- **Problem description**: Put every line of the listing below into a JSON array of strings, one string per line, and leave out the blank lines.

(Source data)
[start]

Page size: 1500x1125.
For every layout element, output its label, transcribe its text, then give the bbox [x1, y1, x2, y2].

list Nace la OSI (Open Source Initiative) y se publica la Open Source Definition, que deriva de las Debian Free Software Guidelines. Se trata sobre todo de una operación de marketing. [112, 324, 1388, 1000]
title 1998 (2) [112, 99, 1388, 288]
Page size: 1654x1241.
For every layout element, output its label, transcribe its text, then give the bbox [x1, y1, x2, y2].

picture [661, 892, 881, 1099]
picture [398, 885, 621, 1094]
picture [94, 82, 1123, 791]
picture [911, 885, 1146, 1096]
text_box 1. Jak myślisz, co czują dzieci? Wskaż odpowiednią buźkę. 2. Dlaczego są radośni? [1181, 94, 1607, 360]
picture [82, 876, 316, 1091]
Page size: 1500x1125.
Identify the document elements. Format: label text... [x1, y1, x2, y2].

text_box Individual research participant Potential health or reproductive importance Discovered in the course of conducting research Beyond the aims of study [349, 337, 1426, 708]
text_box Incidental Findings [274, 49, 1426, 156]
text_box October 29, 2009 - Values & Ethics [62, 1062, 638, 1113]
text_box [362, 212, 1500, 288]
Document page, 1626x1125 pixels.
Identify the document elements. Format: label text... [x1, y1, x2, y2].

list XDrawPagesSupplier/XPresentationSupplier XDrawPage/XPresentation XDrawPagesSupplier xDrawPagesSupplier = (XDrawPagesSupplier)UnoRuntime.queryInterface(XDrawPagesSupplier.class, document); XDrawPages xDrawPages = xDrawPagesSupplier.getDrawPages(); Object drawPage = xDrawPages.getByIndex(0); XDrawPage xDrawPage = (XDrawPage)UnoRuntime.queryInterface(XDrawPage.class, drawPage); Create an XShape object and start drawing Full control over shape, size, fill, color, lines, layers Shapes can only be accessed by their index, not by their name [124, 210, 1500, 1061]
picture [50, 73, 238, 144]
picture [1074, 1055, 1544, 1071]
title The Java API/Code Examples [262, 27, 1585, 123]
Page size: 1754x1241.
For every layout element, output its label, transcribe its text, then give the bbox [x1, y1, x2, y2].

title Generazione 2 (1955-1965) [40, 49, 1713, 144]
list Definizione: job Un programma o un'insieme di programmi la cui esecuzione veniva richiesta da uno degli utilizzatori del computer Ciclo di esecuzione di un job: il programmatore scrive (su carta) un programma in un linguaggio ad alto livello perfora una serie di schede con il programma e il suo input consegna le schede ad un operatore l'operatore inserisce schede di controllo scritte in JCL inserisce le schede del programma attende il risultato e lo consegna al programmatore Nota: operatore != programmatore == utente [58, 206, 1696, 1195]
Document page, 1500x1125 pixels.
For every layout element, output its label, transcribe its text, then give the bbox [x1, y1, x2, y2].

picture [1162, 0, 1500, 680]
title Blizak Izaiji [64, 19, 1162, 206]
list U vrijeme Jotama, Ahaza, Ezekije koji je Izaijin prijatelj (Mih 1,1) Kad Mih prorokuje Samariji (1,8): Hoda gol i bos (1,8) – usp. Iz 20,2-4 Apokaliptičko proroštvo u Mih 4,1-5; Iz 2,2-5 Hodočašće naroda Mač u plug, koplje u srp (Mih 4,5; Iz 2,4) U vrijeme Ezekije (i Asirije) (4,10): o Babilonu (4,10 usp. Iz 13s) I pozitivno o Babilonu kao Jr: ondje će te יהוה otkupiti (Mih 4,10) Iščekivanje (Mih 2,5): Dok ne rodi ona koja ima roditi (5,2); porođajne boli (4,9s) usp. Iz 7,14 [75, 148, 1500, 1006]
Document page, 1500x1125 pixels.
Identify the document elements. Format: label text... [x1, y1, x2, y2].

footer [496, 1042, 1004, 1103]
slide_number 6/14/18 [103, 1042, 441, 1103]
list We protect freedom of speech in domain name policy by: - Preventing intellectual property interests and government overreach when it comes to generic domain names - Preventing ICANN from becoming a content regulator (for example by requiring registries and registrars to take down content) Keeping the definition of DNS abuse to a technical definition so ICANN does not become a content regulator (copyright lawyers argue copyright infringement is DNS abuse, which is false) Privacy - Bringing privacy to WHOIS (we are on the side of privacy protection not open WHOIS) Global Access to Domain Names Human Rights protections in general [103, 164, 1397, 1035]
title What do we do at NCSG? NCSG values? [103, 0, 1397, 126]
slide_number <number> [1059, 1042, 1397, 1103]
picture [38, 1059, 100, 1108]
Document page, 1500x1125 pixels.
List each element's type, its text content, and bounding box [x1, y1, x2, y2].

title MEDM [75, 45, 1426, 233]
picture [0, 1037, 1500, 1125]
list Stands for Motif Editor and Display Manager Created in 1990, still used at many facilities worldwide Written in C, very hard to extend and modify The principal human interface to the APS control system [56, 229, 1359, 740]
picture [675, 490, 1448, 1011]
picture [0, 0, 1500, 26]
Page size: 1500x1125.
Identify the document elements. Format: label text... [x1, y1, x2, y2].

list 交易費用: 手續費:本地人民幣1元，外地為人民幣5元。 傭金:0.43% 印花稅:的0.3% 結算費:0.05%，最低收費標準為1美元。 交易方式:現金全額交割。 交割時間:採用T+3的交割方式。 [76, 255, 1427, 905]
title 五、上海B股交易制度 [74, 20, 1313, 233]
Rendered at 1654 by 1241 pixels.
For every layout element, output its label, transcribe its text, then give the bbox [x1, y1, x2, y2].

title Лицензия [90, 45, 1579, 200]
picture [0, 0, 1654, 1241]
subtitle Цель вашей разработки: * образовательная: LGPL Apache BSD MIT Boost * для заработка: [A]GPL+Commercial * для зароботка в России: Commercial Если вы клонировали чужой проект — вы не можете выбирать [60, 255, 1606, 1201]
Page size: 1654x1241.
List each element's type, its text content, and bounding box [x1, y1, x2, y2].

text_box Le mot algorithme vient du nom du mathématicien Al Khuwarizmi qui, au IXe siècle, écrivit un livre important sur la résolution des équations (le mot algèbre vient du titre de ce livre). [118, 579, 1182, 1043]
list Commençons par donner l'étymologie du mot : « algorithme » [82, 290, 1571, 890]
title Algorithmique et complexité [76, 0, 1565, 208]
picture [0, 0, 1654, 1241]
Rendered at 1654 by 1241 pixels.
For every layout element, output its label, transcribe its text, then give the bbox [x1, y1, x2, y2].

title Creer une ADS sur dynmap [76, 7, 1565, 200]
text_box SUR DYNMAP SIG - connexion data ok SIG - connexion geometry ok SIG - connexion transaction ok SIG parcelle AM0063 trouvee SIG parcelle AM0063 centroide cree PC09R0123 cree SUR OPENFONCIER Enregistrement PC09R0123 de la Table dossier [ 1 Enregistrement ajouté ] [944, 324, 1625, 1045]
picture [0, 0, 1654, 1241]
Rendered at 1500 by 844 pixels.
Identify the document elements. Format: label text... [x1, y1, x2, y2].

[end]

- **Written response**:
[
  "Page size: 1500x1125.",
  "For every layout element, output its label, transcribe its text, then give the bbox [x1, y1, x2, y2].",
  "list Nace la OSI (Open Source Initiative) y se publica la Open Source Definition, que deriva de las Debian Free Software Guidelines. Se trata sobre todo de una operación de marketing. [112, 324, 1388, 1000]",
  "title 1998 (2) [112, 99, 1388, 288]",
  "Page size: 1654x1241.",
  "For every layout element, output its label, transcribe its text, then give the bbox [x1, y1, x2, y2].",
  "picture [661, 892, 881, 1099]",
  "picture [398, 885, 621, 1094]",
  "picture [94, 82, 1123, 791]",
  "picture [911, 885, 1146, 1096]",
  "text_box 1. Jak myślisz, co czują dzieci? Wskaż odpowiednią buźkę. 2. Dlaczego są radośni? [1181, 94, 1607, 360]",
  "picture [82, 876, 316, 1091]",
  "Page size: 1500x1125.",
  "Identify the document elements. Format: label text... [x1, y1, x2, y2].",
  "text_box Individual research participant Potential health or reproductive importance Discovered in the course of conducting research Beyond the aims of study [349, 337, 1426, 708]",
  "text_box Incidental Findings [274, 49, 1426, 156]",
  "text_box October 29, 2009 - Values & Ethics [62, 1062, 638, 1113]",
  "text_box [362, 212, 1500, 288]",
  "Document page, 1626x1125 pixels.",
  "Identify the document elements. Format: label text... [x1, y1, x2, y2].",
  "list XDrawPagesSupplier/XPresentationSupplier XDrawPage/XPresentation XDrawPagesSupplier xDrawPagesSupplier = (XDrawPagesSupplier)UnoRuntime.queryInterface(XDrawPagesSupplier.class, document); XDrawPages xDrawPages = xDrawPagesSupplier.getDrawPages(); Object drawPage = xDrawPages.getByIndex(0); XDrawPage xDrawPage = (XDrawPage)UnoRuntime.queryInterface(XDrawPage.class, drawPage); Create an XShape object and start drawing Full control over shape, size, fill, color, lines, layers Shapes can only be accessed by their index, not by their name [124, 210, 1500, 1061]",
  "picture [50, 73, 238, 144]",
  "picture [1074, 1055, 1544, 1071]",
  "title The Java API/Code Examples [262, 27, 1585, 123]",
  "Page size: 1754x1241.",
  "For every layout element, output its label, transcribe its text, then give the bbox [x1, y1, x2, y2].",
  "title Generazione 2 (1955-1965) [40, 49, 1713, 144]",
  "list Definizione: job Un programma o un'insieme di programmi la cui esecuzione veniva richiesta da uno degli utilizzatori del computer Ciclo di esecuzione di un job: il programmatore scrive (su carta) un programma in un linguaggio ad alto livello perfora una serie di schede con il programma e il suo input consegna le schede ad un operatore l'operatore inserisce schede di controllo scritte in JCL inserisce le schede del programma attende il risultato e lo consegna al programmatore Nota: operatore != programmatore == utente [58, 206, 1696, 1195]",
  "Document page, 1500x1125 pixels.",
  "For every layout element, output its label, transcribe its text, then give the bbox [x1, y1, x2, y2].",
  "picture [1162, 0, 1500, 680]",
  "title Blizak Izaiji [64, 19, 1162, 206]",
  "list U vrijeme Jotama, Ahaza, Ezekije koji je Izaijin prijatelj (Mih 1,1) Kad Mih prorokuje Samariji (1,8): Hoda gol i bos (1,8) – usp. Iz 20,2-4 Apokaliptičko proroštvo u Mih 4,1-5; Iz 2,2-5 Hodočašće naroda Mač u plug, koplje u srp (Mih 4,5; Iz 2,4) U vrijeme Ezekije (i Asirije) (4,10): o Babilonu (4,10 usp. Iz 13s) I pozitivno o Babilonu kao Jr: ondje će te יהוה otkupiti (Mih 4,10) Iščekivanje (Mih 2,5): Dok ne rodi ona koja ima roditi (5,2); porođajne boli (4,9s) usp. Iz 7,14 [75, 148, 1500, 1006]",
  "Document page, 1500x1125 pixels.",
  "Identify the document elements. Format: label text... [x1, y1, x2, y2].",
  "footer [496, 1042, 1004, 1103]",
  "slide_number 6/14/18 [103, 1042, 441, 1103]",
  "list We protect freedom of speech in domain name policy by: - Preventing intellectual property interests and government overreach when it comes to generic domain names - Preventing ICANN from becoming a content regulator (for example by requiring registries and registrars to take down content) Keeping the definition of DNS abuse to a technical definition so ICANN does not become a content regulator (copyright lawyers argue copyright infringement is DNS abuse, which is false) Privacy - Bringing privacy to WHOIS (we are on the side of privacy protection not open WHOIS) Global Access to Domain Names Human Rights protections in general [103, 164, 1397, 1035]",
  "title What do we do at NCSG? NCSG values? [103, 0, 1397, 126]",
  "slide_number <number> [1059, 1042, 1397, 1103]",
  "picture [38, 1059, 100, 1108]",
  "Document page, 1500x1125 pixels.",
  "List each element's type, its text content, and bounding box [x1, y1, x2, y2].",
  "title MEDM [75, 45, 1426, 233]",
  "picture [0, 1037, 1500, 1125]",
  "list Stands for Motif Editor and Display Manager Created in 1990, still used at many facilities worldwide Written in C, very hard to extend and modify The principal human interface to the APS control system [56, 229, 1359, 740]",
  "picture [675, 490, 1448, 1011]",
  "picture [0, 0, 1500, 26]",
  "Page size: 1500x1125.",
  "Identify the document elements. Format: label text... [x1, y1, x2, y2].",
  "list 交易費用: 手續費:本地人民幣1元，外地為人民幣5元。 傭金:0.43% 印花稅:的0.3% 結算費:0.05%，最低收費標準為1美元。 交易方式:現金全額交割。 交割時間:採用T+3的交割方式。 [76, 255, 1427, 905]",
  "title 五、上海B股交易制度 [74, 20, 1313, 233]",
  "Rendered at 1654 by 1241 pixels.",
  "For every layout element, output its label, transcribe its text, then give the bbox [x1, y1, x2, y2].",
  "title Лицензия [90, 45, 1579, 200]",
  "picture [0, 0, 1654, 1241]",
  "subtitle Цель вашей разработки: * образовательная: LGPL Apache BSD MIT Boost * для заработка: [A]GPL+Commercial * для зароботка в России: Commercial Если вы клонировали чужой проект — вы не можете выбирать [60, 255, 1606, 1201]",
  "Page size: 1654x1241.",
  "List each element's type, its text content, and bounding box [x1, y1, x2, y2].",
  "text_box Le mot algorithme vient du nom du mathématicien Al Khuwarizmi qui, au IXe siècle, écrivit un livre important sur la résolution des équations (le mot algèbre vient du titre de ce livre). [118, 579, 1182, 1043]",
  "list Commençons par donner l'étymologie du mot : « algorithme » [82, 290, 1571, 890]",
  "title Algorithmique et complexité [76, 0, 1565, 208]",
  "picture [0, 0, 1654, 1241]",
  "Rendered at 1654 by 1241 pixels.",
  "For every layout element, output its label, transcribe its text, then give the bbox [x1, y1, x2, y2].",
  "title Creer une ADS sur dynmap [76, 7, 1565, 200]",
  "text_box SUR DYNMAP SIG - connexion data ok SIG - connexion geometry ok SIG - connexion transaction ok SIG parcelle AM0063 trouvee SIG parcelle AM0063 centroide cree PC09R0123 cree SUR OPENFONCIER Enregistrement PC09R0123 de la Table dossier [ 1 Enregistrement ajouté ] [944, 324, 1625, 1045]",
  "picture [0, 0, 1654, 1241]",
  "Rendered at 1500 by 844 pixels.",
  "Identify the document elements. Format: label text... [x1, y1, x2, y2]."
]